Contemporary Classical

The Proms: Volans, Larcher, Dutilleux, and Stravinsky

On August 22, the BBC Symphony Orchestra and Barry Douglas, conducted by Thomas Dausgaard, presented the first performance of Kevin Volans’s Piano Concerto No. 3, which was a BBC Commission. Volans is quite proud of his method of composition, which he refers to as ‘anti-conceptual.’ What he means by this is that he does not think about what a piece will do until he starts it, and every day he starts at the point he stopped the day before, without reordering anything; he doesn’t say whether or not he revises. One assumes not. This is a little like a practice of Virgil Thomson’s, which he referred to as ‘the discipline of spontaneity;’ Thomson, I think, mainly did it in his portraits, which were two- or three-minute-long pieces done in one sitting (and sometime revised later). In Volans case it’s probably more like an extreme reaction against what is often called ‘pre-composition,’ and therefore, a lot of modernists practices (and probably a lot of stuff done by minimalists who do process music as well), and, for me, anyway, it doesn’t work so well in a piece that’s twenty minutes long. In the case of this piece, one is left with a feeling of a sort of flat and haphazard continuity which could be described in the words of one of the characters in The History Boys by Alan Bennet, who says that history is ‘just one fucking thing after another.’ In fact the sound of the piece is polished and attractive and arresting, full of nice, and, mostly, interesting music; it just goes on a little too long some of the time, and, no surprise, its progress seems sort of random and unconsidered. The performance was also polished, colorful, attractive, and arresting.

A few days earlier, August 18, Viktoria Mullova and Matthew Barley, joined by Christof Dienz, Luka Jukart, Martin Brandlmayr, Thomas Larcher, and the BBC Scottish Symphony Orchestra, conducted by Ilan Volkov gave the first performance of Larcher’s Concerto for Violin, ‘Cello, and Orchestra. The orchestra for the piece includes a concertino group of electric zither, accordion, percussion, and prepared piano which provides a good deal of instrumental color in the work, and the function of the orchestra seemed to be that of a sort of amplifier for the smaller group, taking up the music and expanding on it both in terms of material and of decibels.
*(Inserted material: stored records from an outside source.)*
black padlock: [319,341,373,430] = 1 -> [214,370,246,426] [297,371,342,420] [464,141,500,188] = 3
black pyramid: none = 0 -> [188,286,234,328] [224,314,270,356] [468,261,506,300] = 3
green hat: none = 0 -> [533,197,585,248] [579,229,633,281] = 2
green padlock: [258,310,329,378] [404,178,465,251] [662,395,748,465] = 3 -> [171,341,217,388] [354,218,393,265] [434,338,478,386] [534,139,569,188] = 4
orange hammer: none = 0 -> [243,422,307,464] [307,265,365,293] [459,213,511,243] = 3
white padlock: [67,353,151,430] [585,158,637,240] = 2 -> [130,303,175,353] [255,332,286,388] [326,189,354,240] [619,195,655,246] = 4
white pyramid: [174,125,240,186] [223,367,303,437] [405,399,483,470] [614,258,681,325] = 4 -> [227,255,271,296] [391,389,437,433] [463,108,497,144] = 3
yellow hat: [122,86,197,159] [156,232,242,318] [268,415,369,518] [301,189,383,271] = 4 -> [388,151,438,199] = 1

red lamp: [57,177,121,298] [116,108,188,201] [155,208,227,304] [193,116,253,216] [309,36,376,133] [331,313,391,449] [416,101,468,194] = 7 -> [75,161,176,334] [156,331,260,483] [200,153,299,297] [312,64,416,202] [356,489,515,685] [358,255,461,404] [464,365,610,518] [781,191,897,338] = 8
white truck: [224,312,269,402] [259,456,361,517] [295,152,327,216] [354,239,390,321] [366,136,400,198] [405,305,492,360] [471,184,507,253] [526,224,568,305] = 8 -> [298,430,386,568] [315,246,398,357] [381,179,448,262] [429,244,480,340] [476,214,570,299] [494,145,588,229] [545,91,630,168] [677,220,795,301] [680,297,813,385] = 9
On top of this, the violin and ‘cello often spun longer singing lines and sometimes shorter more agitated ‘riffs’ which were largely arpeggios. These were repeatedly the same in term both of the shape and the range of the lines, and the sameness of the solo parts left a sense of frustrating lack of motion and progress and formal staticness which I think was not intended. There are two movements, the first more expansive and varied, tempo wise, at least, and the second shorter and more restrained, with the solo parts some what chorale like, and suggesting a more traditionally tonal language. The work was both intriguing and appealing, and at the same time, due to the sameness of the shape of the main lines, somewhat frustrating. The performance was lively, concentrated, and serious and had a heartfelt quality.

On August 23 Leonidas Kavkos and the London Symphony Orchestra, conducted by Valery Gergiev, performed L’arbe des songes by Henri Dutilleux, a violin concerto which was written in 1980 for Isaac Stern. The work is in four movements, but there are also three interludes after the first three movements, all of them played without a break. The beginnings of the interludes are marked by a sort of gamelan-like music which Dutilleux referred to as ‘tinkling’ bells, played by tubular bells, vibraphone, piano/celesta, harp, and crotales. Perhaps the most striking parts are the first movement which features long singing lines in the violin, the third movement, in which the violin is joined in a lyric duet by the oboe d’amore, and the third interlude which is a free sort of tuning up episode in the orchestra. The whole work is very singing, atmospheric, and full of beautiful instrumental textures and colors. It seemed to me to be the best of the Dutilleux pieces that I’ve heard.

On the next night the Gustav Mahler Jugendorchester, conducted by Colin Davis, performed the Stravinsky Symphony in Three Movements. Probably the most important work of his early American years, the Symphony is one work which its composer, who otherwise was insistent that music was powerless to express anything at all, was eager to present as a depiction of war time tensions. He said that there were sections related to sequences in documentary films about scorched-earth tactics in the Sino-Japanese War and to newsreels and documentaries of goose-stepping soldiers, etc. It is certainly a muscular piece full of lots of rhythmic energy, harmonic propulsion, and a sort of cinematographic sweep. Little of this was realized in this performance, which was rhythmically slack and, in terms of its formal shaping, apparently completely clueless. Elliott Carter wrote of hearing Stravinsky play at gatherings of Boulanger’s students in Paris; he said that Stravinsky seemed to play every note with an intense rhythmic energy and intention, making each one a special ‘Stravinsky’ note. That was exactly the quality that was completely lacking here.